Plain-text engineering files
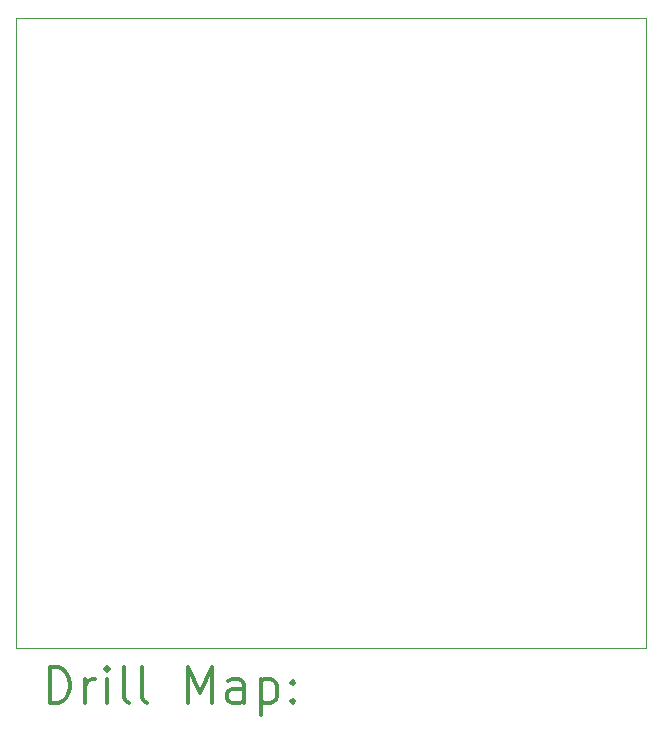
<source format=gbr>
%FSLAX45Y45*%
G04 Gerber Fmt 4.5, Leading zero omitted, Abs format (unit mm)*
G04 Created by KiCad (PCBNEW (5.1.6)-1) date 2020-09-17 17:59:51*
%MOMM*%
%LPD*%
G01*
G04 APERTURE LIST*
%TA.AperFunction,Profile*%
%ADD10C,0.050000*%
%TD*%
%ADD11C,0.200000*%
%ADD12C,0.300000*%
G04 APERTURE END LIST*
D10*
X11430000Y-13081000D02*
X11430000Y-7747000D01*
X16764000Y-13081000D02*
X11430000Y-13081000D01*
X16764000Y-7747000D02*
X16764000Y-13081000D01*
X11430000Y-7747000D02*
X16764000Y-7747000D01*
D11*
D12*
X11713928Y-13549214D02*
X11713928Y-13249214D01*
X11785357Y-13249214D01*
X11828214Y-13263500D01*
X11856786Y-13292071D01*
X11871071Y-13320643D01*
X11885357Y-13377786D01*
X11885357Y-13420643D01*
X11871071Y-13477786D01*
X11856786Y-13506357D01*
X11828214Y-13534929D01*
X11785357Y-13549214D01*
X11713928Y-13549214D01*
X12013928Y-13549214D02*
X12013928Y-13349214D01*
X12013928Y-13406357D02*
X12028214Y-13377786D01*
X12042500Y-13363500D01*
X12071071Y-13349214D01*
X12099643Y-13349214D01*
X12199643Y-13549214D02*
X12199643Y-13349214D01*
X12199643Y-13249214D02*
X12185357Y-13263500D01*
X12199643Y-13277786D01*
X12213928Y-13263500D01*
X12199643Y-13249214D01*
X12199643Y-13277786D01*
X12385357Y-13549214D02*
X12356786Y-13534929D01*
X12342500Y-13506357D01*
X12342500Y-13249214D01*
X12542500Y-13549214D02*
X12513928Y-13534929D01*
X12499643Y-13506357D01*
X12499643Y-13249214D01*
X12885357Y-13549214D02*
X12885357Y-13249214D01*
X12985357Y-13463500D01*
X13085357Y-13249214D01*
X13085357Y-13549214D01*
X13356786Y-13549214D02*
X13356786Y-13392071D01*
X13342500Y-13363500D01*
X13313928Y-13349214D01*
X13256786Y-13349214D01*
X13228214Y-13363500D01*
X13356786Y-13534929D02*
X13328214Y-13549214D01*
X13256786Y-13549214D01*
X13228214Y-13534929D01*
X13213928Y-13506357D01*
X13213928Y-13477786D01*
X13228214Y-13449214D01*
X13256786Y-13434929D01*
X13328214Y-13434929D01*
X13356786Y-13420643D01*
X13499643Y-13349214D02*
X13499643Y-13649214D01*
X13499643Y-13363500D02*
X13528214Y-13349214D01*
X13585357Y-13349214D01*
X13613928Y-13363500D01*
X13628214Y-13377786D01*
X13642500Y-13406357D01*
X13642500Y-13492071D01*
X13628214Y-13520643D01*
X13613928Y-13534929D01*
X13585357Y-13549214D01*
X13528214Y-13549214D01*
X13499643Y-13534929D01*
X13771071Y-13520643D02*
X13785357Y-13534929D01*
X13771071Y-13549214D01*
X13756786Y-13534929D01*
X13771071Y-13520643D01*
X13771071Y-13549214D01*
X13771071Y-13363500D02*
X13785357Y-13377786D01*
X13771071Y-13392071D01*
X13756786Y-13377786D01*
X13771071Y-13363500D01*
X13771071Y-13392071D01*
M02*

</source>
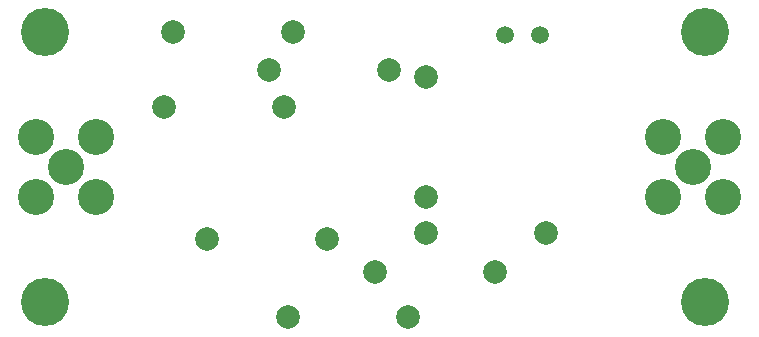
<source format=gbr>
G04 #@! TF.FileFunction,Copper,L2,Bot,Signal*
%FSLAX46Y46*%
G04 Gerber Fmt 4.6, Leading zero omitted, Abs format (unit mm)*
G04 Created by KiCad (PCBNEW 4.0.1-3.201512221401+6198~38~ubuntu15.10.1-stable) date Tue 19 Jan 2016 04:32:07 PM PST*
%MOMM*%
G01*
G04 APERTURE LIST*
%ADD10C,0.100000*%
%ADD11C,3.048000*%
%ADD12C,1.500000*%
%ADD13C,1.998980*%
%ADD14C,4.064000*%
G04 APERTURE END LIST*
D10*
D11*
X123698000Y-108204000D03*
X121158000Y-110744000D03*
X121158000Y-105664000D03*
X126238000Y-105664000D03*
X126238000Y-110744000D03*
X176784000Y-108204000D03*
X179324000Y-105664000D03*
X179324000Y-110744000D03*
X174244000Y-110744000D03*
X174244000Y-105664000D03*
D12*
X160830000Y-97028000D03*
X163830000Y-97028000D03*
D13*
X142113000Y-103124000D03*
X131953000Y-103124000D03*
X145796000Y-114300000D03*
X135636000Y-114300000D03*
X154178000Y-113792000D03*
X164338000Y-113792000D03*
X154178000Y-100584000D03*
X154178000Y-110744000D03*
X132715000Y-96774000D03*
X142875000Y-96774000D03*
X152654000Y-120904000D03*
X142494000Y-120904000D03*
X140843000Y-99949000D03*
X151003000Y-99949000D03*
X160020000Y-117094000D03*
X149860000Y-117094000D03*
D14*
X121920000Y-96774000D03*
X121920000Y-119634000D03*
X177800000Y-119634000D03*
X177800000Y-96774000D03*
M02*

</source>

- EXERCISE GOAL: All of the lines above should be retyped precisely, apart from the pictures.

- SOLUTION TO THE PROBLEM:
<source format=gbr>
%FSLAX45Y45*%
G04 Gerber Fmt 4.5, Leading zero omitted, Abs format (unit mm)*
G04 Created by KiCad (PCBNEW (5.1.6)-1) date 2020-09-17 17:59:51*
%MOMM*%
%LPD*%
G01*
G04 APERTURE LIST*
%TA.AperFunction,Profile*%
%ADD10C,0.050000*%
%TD*%
%ADD11C,0.200000*%
%ADD12C,0.300000*%
G04 APERTURE END LIST*
D10*
X11430000Y-13081000D02*
X11430000Y-7747000D01*
X16764000Y-13081000D02*
X11430000Y-13081000D01*
X16764000Y-7747000D02*
X16764000Y-13081000D01*
X11430000Y-7747000D02*
X16764000Y-7747000D01*
D11*
D12*
X11713928Y-13549214D02*
X11713928Y-13249214D01*
X11785357Y-13249214D01*
X11828214Y-13263500D01*
X11856786Y-13292071D01*
X11871071Y-13320643D01*
X11885357Y-13377786D01*
X11885357Y-13420643D01*
X11871071Y-13477786D01*
X11856786Y-13506357D01*
X11828214Y-13534929D01*
X11785357Y-13549214D01*
X11713928Y-13549214D01*
X12013928Y-13549214D02*
X12013928Y-13349214D01*
X12013928Y-13406357D02*
X12028214Y-13377786D01*
X12042500Y-13363500D01*
X12071071Y-13349214D01*
X12099643Y-13349214D01*
X12199643Y-13549214D02*
X12199643Y-13349214D01*
X12199643Y-13249214D02*
X12185357Y-13263500D01*
X12199643Y-13277786D01*
X12213928Y-13263500D01*
X12199643Y-13249214D01*
X12199643Y-13277786D01*
X12385357Y-13549214D02*
X12356786Y-13534929D01*
X12342500Y-13506357D01*
X12342500Y-13249214D01*
X12542500Y-13549214D02*
X12513928Y-13534929D01*
X12499643Y-13506357D01*
X12499643Y-13249214D01*
X12885357Y-13549214D02*
X12885357Y-13249214D01*
X12985357Y-13463500D01*
X13085357Y-13249214D01*
X13085357Y-13549214D01*
X13356786Y-13549214D02*
X13356786Y-13392071D01*
X13342500Y-13363500D01*
X13313928Y-13349214D01*
X13256786Y-13349214D01*
X13228214Y-13363500D01*
X13356786Y-13534929D02*
X13328214Y-13549214D01*
X13256786Y-13549214D01*
X13228214Y-13534929D01*
X13213928Y-13506357D01*
X13213928Y-13477786D01*
X13228214Y-13449214D01*
X13256786Y-13434929D01*
X13328214Y-13434929D01*
X13356786Y-13420643D01*
X13499643Y-13349214D02*
X13499643Y-13649214D01*
X13499643Y-13363500D02*
X13528214Y-13349214D01*
X13585357Y-13349214D01*
X13613928Y-13363500D01*
X13628214Y-13377786D01*
X13642500Y-13406357D01*
X13642500Y-13492071D01*
X13628214Y-13520643D01*
X13613928Y-13534929D01*
X13585357Y-13549214D01*
X13528214Y-13549214D01*
X13499643Y-13534929D01*
X13771071Y-13520643D02*
X13785357Y-13534929D01*
X13771071Y-13549214D01*
X13756786Y-13534929D01*
X13771071Y-13520643D01*
X13771071Y-13549214D01*
X13771071Y-13363500D02*
X13785357Y-13377786D01*
X13771071Y-13392071D01*
X13756786Y-13377786D01*
X13771071Y-13363500D01*
X13771071Y-13392071D01*
M02*

</source>
<source format=gbr>
G04 #@! TF.FileFunction,Copper,L2,Bot,Signal*
%FSLAX46Y46*%
G04 Gerber Fmt 4.6, Leading zero omitted, Abs format (unit mm)*
G04 Created by KiCad (PCBNEW 4.0.1-3.201512221401+6198~38~ubuntu15.10.1-stable) date Tue 19 Jan 2016 04:32:07 PM PST*
%MOMM*%
G01*
G04 APERTURE LIST*
%ADD10C,0.100000*%
%ADD11C,3.048000*%
%ADD12C,1.500000*%
%ADD13C,1.998980*%
%ADD14C,4.064000*%
G04 APERTURE END LIST*
D10*
D11*
X123698000Y-108204000D03*
X121158000Y-110744000D03*
X121158000Y-105664000D03*
X126238000Y-105664000D03*
X126238000Y-110744000D03*
X176784000Y-108204000D03*
X179324000Y-105664000D03*
X179324000Y-110744000D03*
X174244000Y-110744000D03*
X174244000Y-105664000D03*
D12*
X160830000Y-97028000D03*
X163830000Y-97028000D03*
D13*
X142113000Y-103124000D03*
X131953000Y-103124000D03*
X145796000Y-114300000D03*
X135636000Y-114300000D03*
X154178000Y-113792000D03*
X164338000Y-113792000D03*
X154178000Y-100584000D03*
X154178000Y-110744000D03*
X132715000Y-96774000D03*
X142875000Y-96774000D03*
X152654000Y-120904000D03*
X142494000Y-120904000D03*
X140843000Y-99949000D03*
X151003000Y-99949000D03*
X160020000Y-117094000D03*
X149860000Y-117094000D03*
D14*
X121920000Y-96774000D03*
X121920000Y-119634000D03*
X177800000Y-119634000D03*
X177800000Y-96774000D03*
M02*

</source>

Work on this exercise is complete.